Atlanta’s notoriously tangled commutes were thrown into disarray when a bridge on Interstate 85 collapsed after a fire burned for more than an hour under the northbound lanes, shutting down the busy highway through the heart of the city during rush hour on Thursday afternoon.
Traffic was bumper to bumper in the area as people scrambled to find alternative routes.
Officials said no one had been hurt despite towering flames and plumes of smoke captured in dramatic video footage.
“This is about as serious a transportation crisis as we can imagine,” said Atlanta’s mayor, Kasim Reed.
Commuters in some of Atlanta’s densely populated northern suburbs face the prospect of needing to find alternative routes or take public transport for weeks or even months.
Georgia’s top transport official said there was no way to tell when the highway, which carries 250,000 cars a day, could be safely reopened to traffic in either direction after the collapse in the northbound lanes leading out of the city.
“We will have to continue to evaluate the situation and adjust as we do,” said the state transport department’s commissioner, Russell McMurry.
“This incident, make no bones about it, will have a tremendous impact on travel.”
McMurry said bridge inspectors had determined that the southbound lanes of I-85 had also been damaged by the fire and would need to remain closed for the near future.
He said the fire had started in an area used to store construction materials, equipment and supplies, and authorities were working to determine how the blaze began.
Bobby Barnhart, who works for a financial technology company near the road, said he and his colleagues had watched the bridge collapse from about 60 yards away as the fire raged.

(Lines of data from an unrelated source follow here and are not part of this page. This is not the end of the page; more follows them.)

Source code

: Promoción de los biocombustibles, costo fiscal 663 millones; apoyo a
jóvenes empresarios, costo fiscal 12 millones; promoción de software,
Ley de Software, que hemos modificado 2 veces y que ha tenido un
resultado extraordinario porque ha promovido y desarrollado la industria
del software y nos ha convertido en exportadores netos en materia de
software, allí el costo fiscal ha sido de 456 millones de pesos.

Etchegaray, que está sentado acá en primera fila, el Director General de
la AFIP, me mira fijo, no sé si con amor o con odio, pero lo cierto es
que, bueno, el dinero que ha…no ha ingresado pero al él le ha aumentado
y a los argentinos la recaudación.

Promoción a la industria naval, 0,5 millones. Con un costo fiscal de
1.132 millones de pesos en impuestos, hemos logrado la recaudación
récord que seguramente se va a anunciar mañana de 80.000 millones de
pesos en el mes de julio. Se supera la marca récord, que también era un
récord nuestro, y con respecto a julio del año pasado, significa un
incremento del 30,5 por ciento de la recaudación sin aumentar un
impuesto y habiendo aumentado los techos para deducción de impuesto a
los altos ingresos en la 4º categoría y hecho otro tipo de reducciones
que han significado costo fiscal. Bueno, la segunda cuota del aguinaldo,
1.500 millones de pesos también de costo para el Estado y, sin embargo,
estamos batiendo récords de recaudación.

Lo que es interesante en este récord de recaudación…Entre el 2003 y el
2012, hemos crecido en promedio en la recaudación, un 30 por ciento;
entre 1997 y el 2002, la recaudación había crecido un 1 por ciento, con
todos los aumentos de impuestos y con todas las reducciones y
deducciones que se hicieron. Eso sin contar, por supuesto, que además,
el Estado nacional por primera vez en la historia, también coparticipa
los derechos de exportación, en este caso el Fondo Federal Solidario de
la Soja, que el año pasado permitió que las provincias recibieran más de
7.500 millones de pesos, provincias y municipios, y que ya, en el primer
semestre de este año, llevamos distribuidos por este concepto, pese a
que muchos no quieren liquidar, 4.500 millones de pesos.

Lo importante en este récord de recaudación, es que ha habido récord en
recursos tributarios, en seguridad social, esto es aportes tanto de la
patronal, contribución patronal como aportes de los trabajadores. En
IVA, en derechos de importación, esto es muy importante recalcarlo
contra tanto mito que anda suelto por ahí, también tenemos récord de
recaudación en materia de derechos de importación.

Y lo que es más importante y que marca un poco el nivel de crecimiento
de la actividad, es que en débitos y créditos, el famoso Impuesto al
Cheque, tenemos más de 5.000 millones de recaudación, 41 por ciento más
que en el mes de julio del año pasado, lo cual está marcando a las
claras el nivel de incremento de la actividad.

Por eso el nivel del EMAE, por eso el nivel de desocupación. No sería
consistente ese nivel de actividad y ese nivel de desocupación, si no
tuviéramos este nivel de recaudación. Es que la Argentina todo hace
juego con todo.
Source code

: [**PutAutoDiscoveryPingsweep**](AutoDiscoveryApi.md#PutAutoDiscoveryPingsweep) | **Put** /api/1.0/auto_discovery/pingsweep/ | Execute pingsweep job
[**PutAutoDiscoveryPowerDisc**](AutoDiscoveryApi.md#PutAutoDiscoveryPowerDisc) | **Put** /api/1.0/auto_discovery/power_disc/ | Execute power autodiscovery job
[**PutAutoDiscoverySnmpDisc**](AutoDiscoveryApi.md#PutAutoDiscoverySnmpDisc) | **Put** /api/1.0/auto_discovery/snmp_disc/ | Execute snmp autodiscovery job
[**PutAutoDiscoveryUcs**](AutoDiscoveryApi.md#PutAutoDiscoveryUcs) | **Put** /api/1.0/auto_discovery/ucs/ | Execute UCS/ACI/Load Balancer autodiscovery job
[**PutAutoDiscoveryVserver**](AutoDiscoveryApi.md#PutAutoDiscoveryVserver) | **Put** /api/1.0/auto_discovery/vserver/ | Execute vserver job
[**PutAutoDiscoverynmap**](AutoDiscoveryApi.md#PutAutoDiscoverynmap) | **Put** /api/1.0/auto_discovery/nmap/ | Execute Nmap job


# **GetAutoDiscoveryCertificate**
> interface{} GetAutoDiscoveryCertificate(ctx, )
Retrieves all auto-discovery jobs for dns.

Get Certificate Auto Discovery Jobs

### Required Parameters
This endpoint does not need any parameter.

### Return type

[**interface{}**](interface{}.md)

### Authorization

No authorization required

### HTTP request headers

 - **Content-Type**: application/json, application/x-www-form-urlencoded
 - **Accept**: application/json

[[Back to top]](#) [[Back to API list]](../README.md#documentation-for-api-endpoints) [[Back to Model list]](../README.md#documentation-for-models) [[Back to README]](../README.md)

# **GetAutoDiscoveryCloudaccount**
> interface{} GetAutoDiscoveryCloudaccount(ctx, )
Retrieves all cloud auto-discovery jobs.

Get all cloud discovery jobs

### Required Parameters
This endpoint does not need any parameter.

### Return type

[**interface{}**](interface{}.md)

He said he heard several explosions beneath the bridge, followed by a slow rumbling.
“It was a big sound.
You could feel the vibrations,” Barnhart said.
With the interstate closed, Barnhart said his Friday morning commute had taken him about 30 minutes rather than the normal 10 to 15.
The interstate is a major artery for traffic heading north and south through Atlanta.
The bridge collapse effectively “puts a cork in the bottle,” according to Georgia’s state patrol commissioner, Mark McDonough.
Georgia’s governor, Nathan Deal, declared a state of emergency, saying the state was mobilising resources to minimise traffic disruption while emergency work continued.
The Metropolitan Atlanta Rapid Transit Authority increased the number of rail services on Friday.
Deal said that PVC plastic materials in a vehicle may have caught fire.
Atlanta fire department spokesman Sgt Cortez Stafford said no cars were on the overpass when it fell.
“Our guys got here quickly and shut down the interstate and said: ‘No one else is driving over this bridge,’” he said.